### Goal of the exercise
Could you transcribe all the entries exactly, omitting the pictures?

### The input
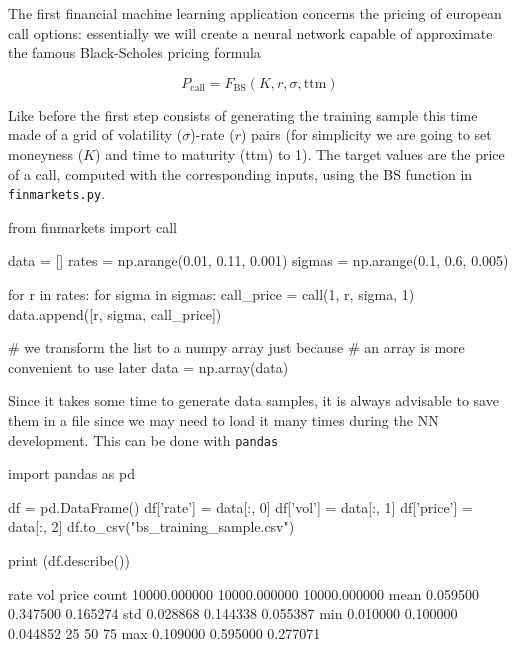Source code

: The first financial machine learning application concerns the pricing of european call options: essentially we will create a neural network capable of approximate the famous Black-Scholes pricing formula

\begin{equation} 
	P_\textrm{call} = F_\textrm{BS}(K, r, \sigma, \mathrm{ttm})
\end{equation}

Like before the first step consists of generating the training sample this time made of a grid of volatility ($\sigma$)-rate ($r$) pairs (for simplicity we are going to set moneyness ($K$) and time to maturity (ttm) to 1). The target values are the price of a call, computed with the corresponding inputs, using the BS function in \texttt{finmarkets.py}.

\begin{ipython}
from finmarkets import call

data = []
rates = np.arange(0.01, 0.11, 0.001)
sigmas = np.arange(0.1, 0.6, 0.005)

for r in rates:
for sigma in sigmas:
call_price = call(1, r, sigma, 1)
data.append([r, sigma, call_price])

# we transform the list to a numpy array just because
# an array is more convenient to use later
data = np.array(data)
\end{ipython}

Since it takes some time to generate data samples, it is always advisable to save them in a file since we may need to load it many times during the NN development. This can be done with \texttt{pandas}

\begin{ipython}
import pandas as pd

df = pd.DataFrame()
df['rate'] = data[:, 0]
df['vol'] = data[:, 1]
df['price'] = data[:, 2]
df.to_csv("bs_training_sample.csv")

print (df.describe())
\end{ipython}
\begin{ioutput}
               rate           vol         price
count  10000.000000  10000.000000  10000.000000
mean       0.059500      0.347500      0.165274
std        0.028868      0.144338      0.055387
min        0.010000      0.100000      0.044852
25%
50%
75%
max        0.109000      0.595000      0.277071
\end{ioutput}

### Result
Source code

: The first financial machine learning application concerns the pricing of european call options: essentially we will create a neural network capable of approximate the famous Black-Scholes pricing formula

\begin{equation} 
	P_\textrm{call} = F_\textrm{BS}(K, r, \sigma, \mathrm{ttm})
\end{equation}

Like before the first step consists of generating the training sample this time made of a grid of volatility ($\sigma$)-rate ($r$) pairs (for simplicity we are going to set moneyness ($K$) and time to maturity (ttm) to 1). The target values are the price of a call, computed with the corresponding inputs, using the BS function in \texttt{finmarkets.py}.

\begin{ipython}
from finmarkets import call

data = []
rates = np.arange(0.01, 0.11, 0.001)
sigmas = np.arange(0.1, 0.6, 0.005)

for r in rates:
for sigma in sigmas:
call_price = call(1, r, sigma, 1)
data.append([r, sigma, call_price])

# we transform the list to a numpy array just because
# an array is more convenient to use later
data = np.array(data)
\end{ipython}

Since it takes some time to generate data samples, it is always advisable to save them in a file since we may need to load it many times during the NN development. This can be done with \texttt{pandas}

\begin{ipython}
import pandas as pd

df = pd.DataFrame()
df['rate'] = data[:, 0]
df['vol'] = data[:, 1]
df['price'] = data[:, 2]
df.to_csv("bs_training_sample.csv")

print (df.describe())
\end{ipython}
\begin{ioutput}
               rate           vol         price
count  10000.000000  10000.000000  10000.000000
mean       0.059500      0.347500      0.165274
std        0.028868      0.144338      0.055387
min        0.010000      0.100000      0.044852
25%
50%
75%
max        0.109000      0.595000      0.277071
\end{ioutput}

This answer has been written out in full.